= TASK OBJECTIVE =
Go through the listing and copy each line with the string "weight".

= RECORDS TO PROCESS =
###
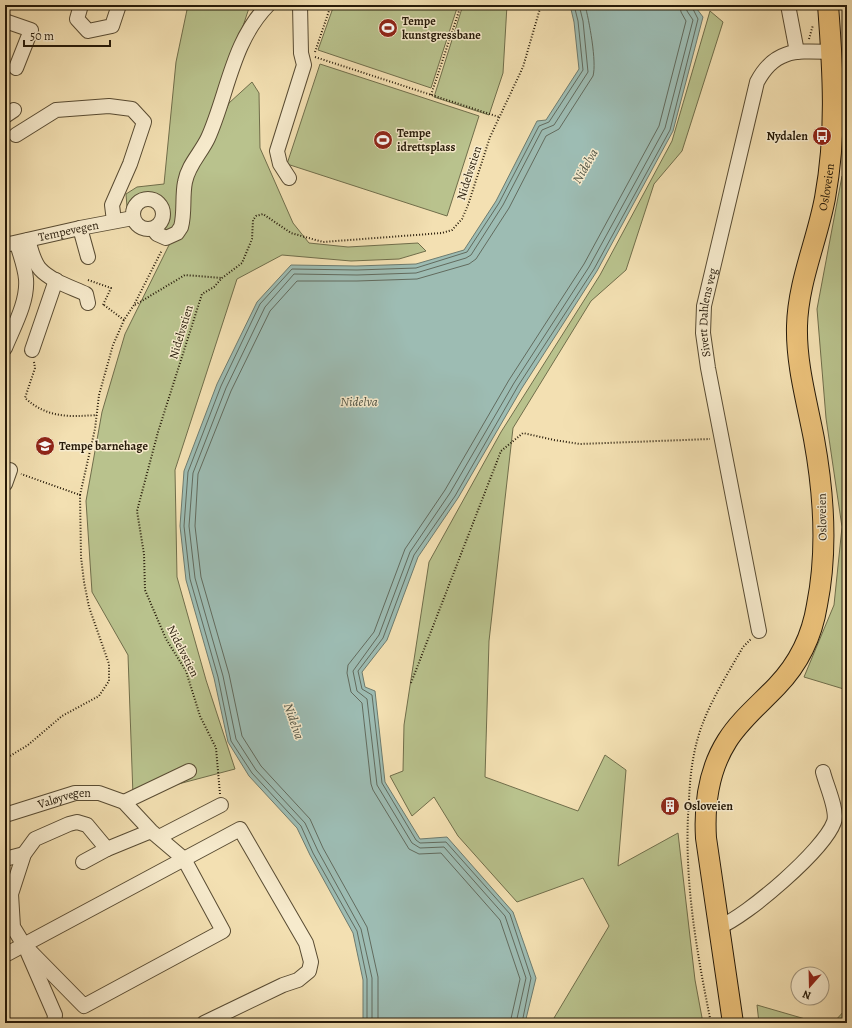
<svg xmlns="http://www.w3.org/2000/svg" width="852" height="1028" viewBox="0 0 852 1028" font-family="Alegreya,serif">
	<rect width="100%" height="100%" fill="#f3e0b2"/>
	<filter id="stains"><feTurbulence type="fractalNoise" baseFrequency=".005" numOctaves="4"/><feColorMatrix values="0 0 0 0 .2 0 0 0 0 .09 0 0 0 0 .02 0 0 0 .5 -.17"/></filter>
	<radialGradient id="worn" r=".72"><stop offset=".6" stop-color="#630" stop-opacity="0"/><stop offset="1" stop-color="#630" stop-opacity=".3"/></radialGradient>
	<g fill="#b9c28d" stroke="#706e4b">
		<path d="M 188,5 L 250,5 L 178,222 L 172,231 L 163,231 C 165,228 168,224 169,220 C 174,205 159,192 145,194 C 138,194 132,201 127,207 L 126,194 L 137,187 L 164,184 L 176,62 Z"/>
		<polygon points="334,5 458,5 431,88 318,50"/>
		<polygon points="463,5 507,5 503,73 489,115 434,97"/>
		<polygon points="710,11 723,22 682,151 654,184 626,270 591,301 513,428 489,641 485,777 578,811 605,755 626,770 618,866 678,833 695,980 703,1023 551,1023 609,926 583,878 517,902 458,836 434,797 412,816 390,776 403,771 404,725 429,562 501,432 600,275 672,141"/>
		<polygon points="320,64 479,116 447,216 287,164"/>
		<polygon points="252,82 259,93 260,148 293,223 309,243 348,247 418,243 426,251 399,259 351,261 282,255 237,279 175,470 177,577 206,680 235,769 133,796 128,655 92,592 86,501 102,412 125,334 170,243 191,178 215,135 229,103"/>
		<polygon points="847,175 847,690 804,677 834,605 842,527 826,418 817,309 842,176"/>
		<polygon points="757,1005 819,1023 759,1023"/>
		<polygon points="847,1008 847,1023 833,1023"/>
	</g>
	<polygon fill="#9dbcb3" stroke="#6d7b6f" points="570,5 694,5 703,17 673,131 597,271 522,388 458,498 418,557 387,640 362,672 365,687 375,691 385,782 420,839 447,837 513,912 536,978 525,1023 363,1023 363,980 353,933 310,855 297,828 249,776 228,742 214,678 186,580 180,526 184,471 217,384 257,302 291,265 356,266 416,264 464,250 496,201 537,121 546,120 579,69 574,22"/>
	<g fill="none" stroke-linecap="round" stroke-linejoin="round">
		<g stroke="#626b5e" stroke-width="1">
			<polyline points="367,1023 367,979 357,931 313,853 301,826 252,773 231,741 218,677 190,579 184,526 188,472 221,386 260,304 292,269 357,270 416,268 467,252 499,203 539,126 549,122 583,70 578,21 574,5"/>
			<polyline points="372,1023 372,978 361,929 318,851 305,823 256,770 236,739 223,676 195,578 189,526 193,473 226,388 265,307 294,274 357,275 416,273 466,258 471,255 503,205 542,130 554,125 588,72 583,21 579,5"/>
			<path d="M 378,1023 L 378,977 L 367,927 L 323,848 L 310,819 L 261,766 L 242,736 L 229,674 L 201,577 L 195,526 L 198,474 L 231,391 L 270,311 L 297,281 L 357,281 L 417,279 L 469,264 L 476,259 L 509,208 L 546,136 L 559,129 L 593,76 C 597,62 589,20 585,5"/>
			<polyline points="510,1023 520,979 500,920 441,853 419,854 409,849 373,790 371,784 362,703 351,692 347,673 348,665 374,632 405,549 445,490 509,380 584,264 659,126 686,21 681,12 680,5"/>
			<polyline points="516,1023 526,978 505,916 444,847 420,848 412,843 377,785 367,699 357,691 353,671 379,635 410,552 450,493 514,383 589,267 665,128 693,20 687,11 686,5"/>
			<polyline points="522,1023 531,978 510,914 446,842 420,843 416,840 382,783 372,695 362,689 358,671 383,638 414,555 455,496 518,386 594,269 670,130 698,19 691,5"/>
		</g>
		<g stroke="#594c33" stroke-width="16">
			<g id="minor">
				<polyline points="81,5 77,19 88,31 112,26 119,5"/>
				<polyline points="788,5 797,52"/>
				<polyline points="5,21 31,30 16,68"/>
				<polyline points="5,116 14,110"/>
				<polyline points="16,135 56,110 109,106 132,109 144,122 130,164 112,205 114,221"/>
				<polyline points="289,178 280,164 277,151 304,65 301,53 300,5"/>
				<circle cx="148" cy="214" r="15"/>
				<polyline points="80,228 88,257"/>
				<path d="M 153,229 L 157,234 L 166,238 L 177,233 L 181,227 C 185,213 182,197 185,182 C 188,165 201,153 208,138 C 228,93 232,42 268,5"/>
				<path d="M 28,240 C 31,249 33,261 40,269 C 51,281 71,287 86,294 L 88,303"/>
				<path id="s1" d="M 5,245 L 80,228 L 133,218"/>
				<path d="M 5,348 C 13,328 28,302 26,279 C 25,267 20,255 17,243"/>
				<polyline points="32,350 56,280"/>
				<polyline points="5,484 10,470"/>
				<path id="s2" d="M 759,631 L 708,368 L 703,333 L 704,306 L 757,82 C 775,48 797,51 831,52"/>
				<polyline points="124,802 189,771"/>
				<path id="s3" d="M 5,815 L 75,793 L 99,793 L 124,802 L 151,831 L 184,859 L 223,931 L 84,1006 L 24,945 L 13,927 L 11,894 L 24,854 L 35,839 L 69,824 L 77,822 L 87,825 L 107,849 L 151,831"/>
				<polyline points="159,837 221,805"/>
				<polyline points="5,859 24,854"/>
				<polyline points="83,862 107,849"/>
				<path d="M 719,927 C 747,916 824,850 834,822 C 838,810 826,785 823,772"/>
				<polyline points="28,953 55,1015 54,1023"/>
				<polyline points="5,955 240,829 306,943 311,962 309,971 298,980 283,985 204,1023"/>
			</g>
		</g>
		<g stroke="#261a09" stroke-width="22">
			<g id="highway">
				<path id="s4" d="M 733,1023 L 706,838 C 704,804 708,771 727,741 C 740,720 760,704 777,686 C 799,663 812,636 817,605 C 828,550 824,494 814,439 C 807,402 796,364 797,326 C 798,282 817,241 825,198 C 837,133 833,70 828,5"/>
			</g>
		</g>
		<g stroke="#261a09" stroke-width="2" stroke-dasharray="1 2" stroke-linecap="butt">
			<polyline points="809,39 813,25"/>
			<polyline points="315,52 331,5"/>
			<polyline points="315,57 499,117"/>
			<polyline points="431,95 461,5"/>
			<polyline points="88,280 111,288 103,305"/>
			<polyline points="104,305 124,320"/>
			<polyline points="135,305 185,275 222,278"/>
			<path d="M 34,362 L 35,368 L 25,398 C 47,418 69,417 97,415"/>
			<polyline points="80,495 95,429 99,395 113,345 124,320 134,305 162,250"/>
			<polyline points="411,683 501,451 523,433 554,440 580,444 710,439"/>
			<polyline points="5,759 28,745 62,716 99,696 109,681 109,664 89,607 84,582 81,557 80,495 21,474"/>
			<polyline points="220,794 216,748 200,716 186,671 166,639 145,590 144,554 137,511 158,432 202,294 214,287 222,278 242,263 252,239 253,220 256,216 263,214 291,233 323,242 442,233 452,230 462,219 468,205 490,137 523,67 541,5"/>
			<path d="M 711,1023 C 696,949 683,875 689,800 C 690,775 693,751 701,728 C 711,700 728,673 743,647 L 751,639"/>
		</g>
		<use href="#minor" stroke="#f7ebcd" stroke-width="14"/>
		<use href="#highway" stroke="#eac079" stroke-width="20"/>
	</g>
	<defs>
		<g id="stadium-disc" transform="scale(1)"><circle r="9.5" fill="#8f2418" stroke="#f7ebcd"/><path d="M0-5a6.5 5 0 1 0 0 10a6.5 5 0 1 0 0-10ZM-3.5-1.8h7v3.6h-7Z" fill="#fff"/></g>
		<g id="bus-disc" transform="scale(1)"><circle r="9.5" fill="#8f2418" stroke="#f7ebcd"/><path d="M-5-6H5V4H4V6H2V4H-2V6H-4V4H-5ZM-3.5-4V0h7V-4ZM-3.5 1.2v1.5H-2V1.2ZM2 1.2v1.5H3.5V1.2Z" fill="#fff"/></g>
		<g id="school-disc" transform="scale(1)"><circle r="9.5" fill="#8f2418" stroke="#f7ebcd"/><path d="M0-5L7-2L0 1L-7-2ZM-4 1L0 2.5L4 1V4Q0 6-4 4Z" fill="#fff"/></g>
		<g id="building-disc" transform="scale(1)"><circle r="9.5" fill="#8f2418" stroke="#f7ebcd"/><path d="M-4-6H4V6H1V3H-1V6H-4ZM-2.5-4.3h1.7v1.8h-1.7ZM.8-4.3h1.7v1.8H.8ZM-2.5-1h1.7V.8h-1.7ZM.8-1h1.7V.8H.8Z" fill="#fff"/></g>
	</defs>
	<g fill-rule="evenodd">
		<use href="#stadium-disc" x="388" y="28"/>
		<use href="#bus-disc" x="822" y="136"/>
		<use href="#stadium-disc" x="383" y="140"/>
		<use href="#school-disc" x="45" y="446"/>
		<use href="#building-disc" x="670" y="806"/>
	</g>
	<g text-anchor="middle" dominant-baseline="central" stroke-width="3" stroke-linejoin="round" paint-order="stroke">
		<g font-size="12" font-weight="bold" fill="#261a09" stroke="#f7ebcd" text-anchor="start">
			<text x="402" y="21">Tempe<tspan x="402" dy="14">kunstgressbane</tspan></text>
			<text x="397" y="133">Tempe<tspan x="397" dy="14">idrettsplass</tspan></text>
			<text x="808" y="136" text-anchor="end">Nydalen</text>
			<text x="59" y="446">Tempe barnehage</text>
			<text x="684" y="806">Osloveien</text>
		</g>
		<g font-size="12" fill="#261a09" stroke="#f7ebcd">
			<text transform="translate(469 173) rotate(-72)">Nidelvstien</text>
			<text stroke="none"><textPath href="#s4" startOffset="878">Osloveien</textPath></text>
			<text stroke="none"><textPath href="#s1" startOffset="65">Tempevegen</textPath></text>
			<text stroke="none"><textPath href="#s2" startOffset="324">Sivert Dahlens veg</textPath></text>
			<text transform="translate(181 332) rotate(-73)">Nidelvstien</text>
			<text transform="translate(822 517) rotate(-91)">Osloveien</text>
			<text transform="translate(183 651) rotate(63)">Nidelvstien</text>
			<text stroke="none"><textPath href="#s3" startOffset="62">Valøyvegen</textPath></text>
		</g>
		<g font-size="13" font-style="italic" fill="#505344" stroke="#f7ebcd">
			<text transform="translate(585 166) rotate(-60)">Nidelva</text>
			<text x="359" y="401">Nidelva</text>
			<text transform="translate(294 721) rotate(71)">Nidelva</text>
		</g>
	</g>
	<rect width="852" height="1028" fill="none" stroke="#f3e0b2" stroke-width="20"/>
	<rect x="6" y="6" width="840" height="1016" fill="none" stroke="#261a09" stroke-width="2"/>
	<rect x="10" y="10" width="832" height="1008" fill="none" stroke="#261a09"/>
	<g transform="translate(810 986) rotate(200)"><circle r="19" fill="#f7ebcd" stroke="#a3977f"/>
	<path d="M0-3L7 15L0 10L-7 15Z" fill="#8f2418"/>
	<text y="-6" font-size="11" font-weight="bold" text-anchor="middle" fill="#261a09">N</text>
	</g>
	<path d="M24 40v6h86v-6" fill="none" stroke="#261a09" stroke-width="2"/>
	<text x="30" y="40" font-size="12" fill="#261a09" stroke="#f7ebcd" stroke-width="3" paint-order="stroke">50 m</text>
	<rect width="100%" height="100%" filter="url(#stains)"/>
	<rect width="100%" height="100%" fill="url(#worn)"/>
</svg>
###
= ANSWER SPACE =
		<g font-size="12" font-weight="bold" fill="#261a09" stroke="#f7ebcd" text-anchor="start">
	<text y="-6" font-size="11" font-weight="bold" text-anchor="middle" fill="#261a09">N</text>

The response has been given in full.